El Escuchón: el sentido común y la soberanía
Asistí a un evento cultural y escuché a dos personas discutiendo por un lugar. La persona de pie le reclamaba a la persona sentada que había apartado el lugar. La sentada contestó que el lugar no estaba apartado y que era incorrecto apartar lugares. En ese momento un asistente en la fila de atrás le regresó a la de pie el libro, previamente usado para apartar el lugar, disculpándose por haberlo tomado. Era cierto: el lugar no estaba apartado cuando la persona se sentó. A pesar de ello, la de pie insistió: «Yo llegué antes; ponga el ejemplo ciudadano». La sentada parecía confundida, pero contestó: «En realidad yo la vi llegar a usted y creo estar poniendo el ejemplo al no haber apartado lugares a pesar de haber llegado antes que usted». «¿Y por qué no apartó su lugar?», preguntó la de pie. «Porque me parece un abuso y una majadería». La sentada se movió de lugar sin conceder y aún preguntó: «¿Por qué cree que no es un abuso apartar lugares?». La de pie contestó: «Porque los organizadores me dijeron que podía apartarlo». El absorto asistente contestó: «No le pregunté quién le dijo que lo apartara, sino por qué razón usted cree que no es un abuso».

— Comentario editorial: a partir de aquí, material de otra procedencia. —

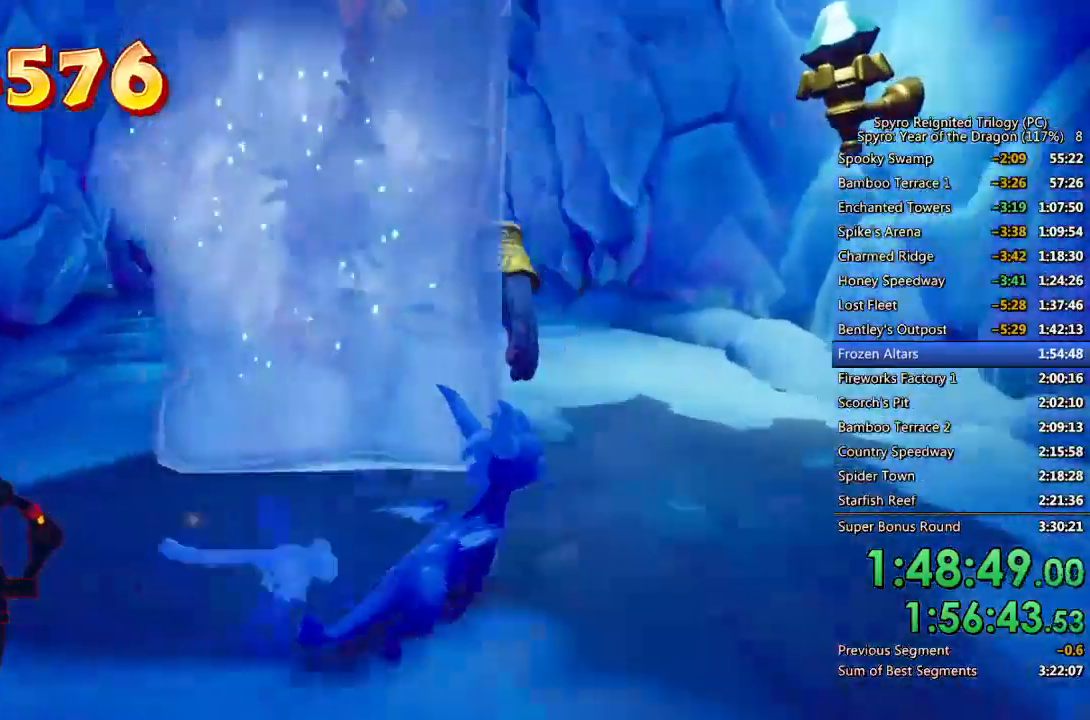
{"buttons": [], "left_stick": "center", "right_stick": "left", "events": [[67, "SQUARE", "down"], [183, "SQUARE", "up"], [200, "right_stick", "down-left"], [217, "left_stick", "center"], [250, "right_stick", "left"], [283, "left_stick", "down-left"], [467, "left_stick", "center"]]}
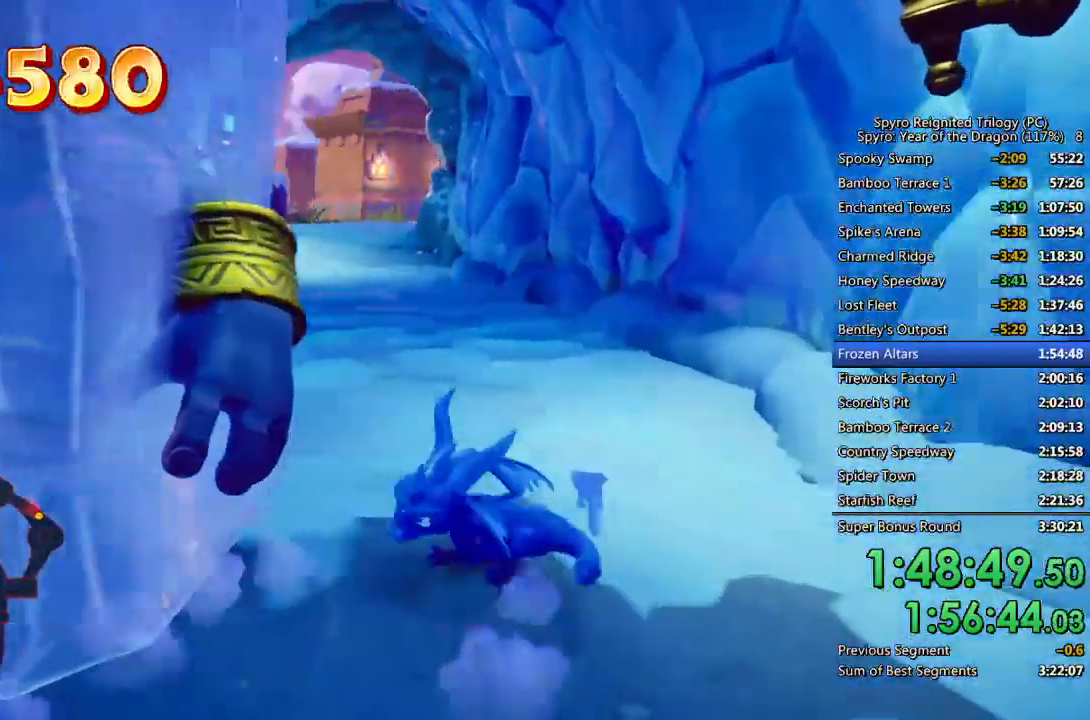
{"buttons": [], "left_stick": "down-left", "right_stick": "left", "events": [[17, "left_stick", "up-left"], [50, "right_stick", "center"], [150, "SQUARE", "down"], [233, "SQUARE", "up"], [300, "right_stick", "left"], [333, "left_stick", "center"], [433, "left_stick", "down-left"]]}
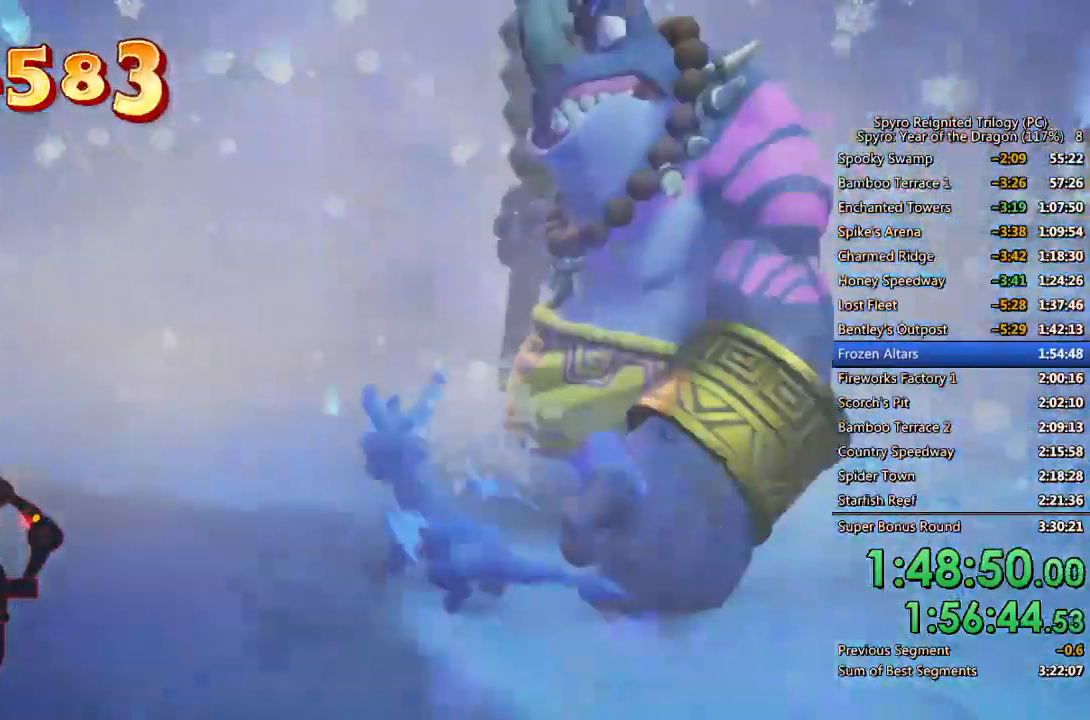
{"buttons": ["SQUARE"], "left_stick": "up", "right_stick": "center", "events": [[200, "left_stick", "up"], [217, "right_stick", "center"], [367, "SQUARE", "down"]]}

Hubiera querido aclararles que el desacuerdo se debe a que cada persona estaba apelando a criterios de corrección distintos: uno a la autoridad y otro a la ética. En condiciones ideales la autoridad puede ayudar a mantener conductas éticas, pero no siempre, y no son lo mismo. Es diferente decir «una autoridad me extendió una excepción a la regla» a reclamar: «en general es muy poco ético apartar lugares». Sin embargo, el que ambos usen el lenguaje normativo exhibe que están de acuerdo en lo más importante: hay una manera correcta de comportarse en estas situaciones, determinada por el bien común. Entonces, ¿qué bien es el que es común y quién está en lo correcto?

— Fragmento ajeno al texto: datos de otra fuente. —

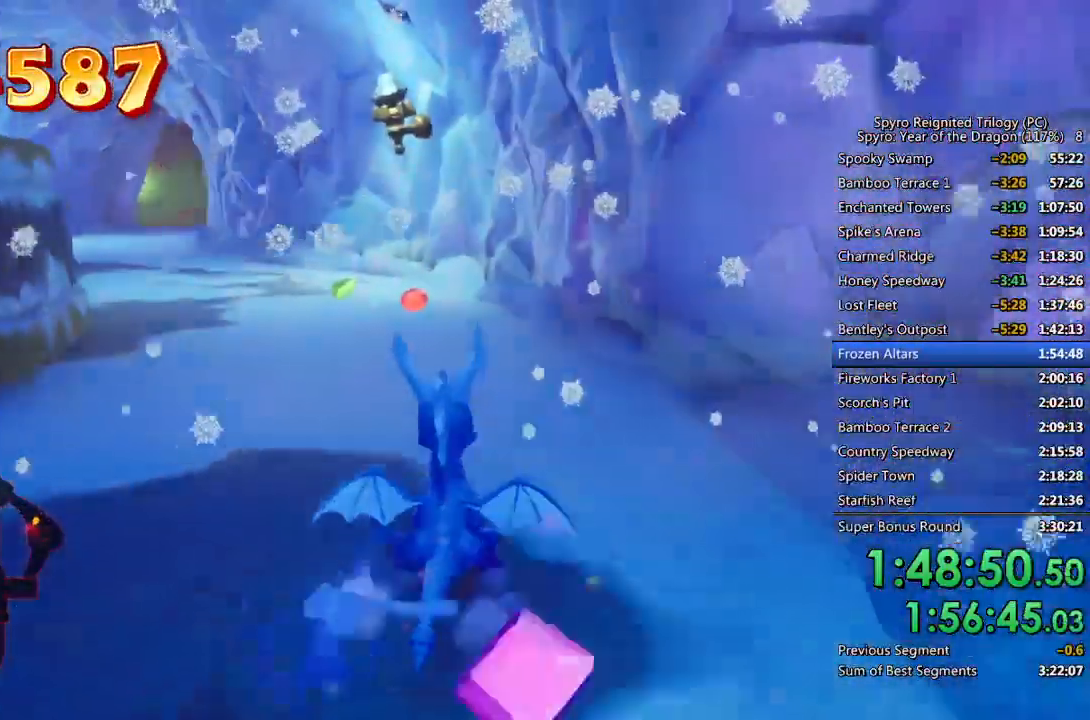
{"buttons": ["SQUARE"], "left_stick": "left", "right_stick": "center", "events": [[50, "left_stick", "up-left"], [183, "left_stick", "center"], [417, "left_stick", "left"]]}
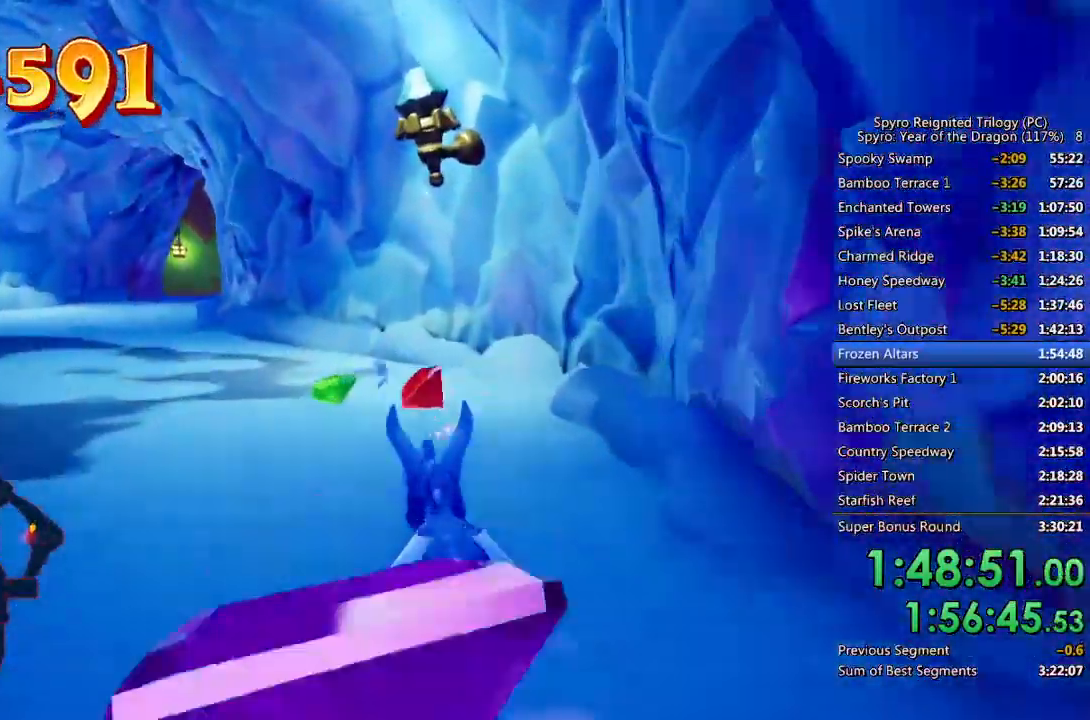
{"buttons": ["SQUARE"], "left_stick": "left", "right_stick": "center", "events": [[33, "left_stick", "center"], [133, "left_stick", "left"], [233, "left_stick", "up-left"], [500, "left_stick", "left"]]}
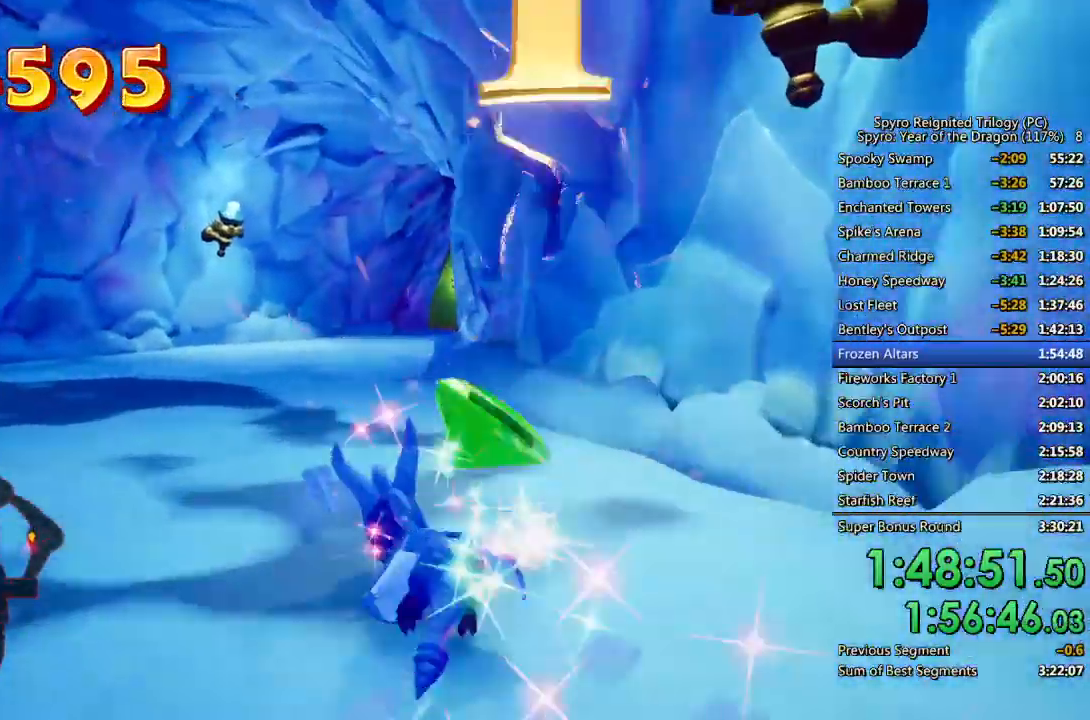
{"buttons": ["SQUARE"], "left_stick": "left", "right_stick": "center", "events": [[383, "left_stick", "center"], [500, "left_stick", "left"]]}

El evento y los lugares para presenciarlo son los bienes escasos comunes que hay que distribuir de manera justa y no arbitraria. Cuando hay bienes escasos buscamos criterios de justicia que no sean rechazables por las personas que deben cumplirlos. Suponga un momento que el criterio de justicia fuera: «cualquiera que llegue temprano puede apartar los lugares que desee a su conveniencia». Esa regla sería irrazonable porque las personas rechazarían el abuso que produciría: no habría lugares para nadie porque personas ni siquiera interesadas en el evento llevarían a acaparar los lugares para luego intercambiarlos por dinero u otros bienes. Pero ¿qué tal la regla contraria «nunca deben apartarse lugares»? Parece igualmente irrazonable, pues podríamos imaginar casos como los de personas de la tercera edad, personas con discapacidad o las personas organizadoras, que no rechazaríamos que contaran con lugares reservados.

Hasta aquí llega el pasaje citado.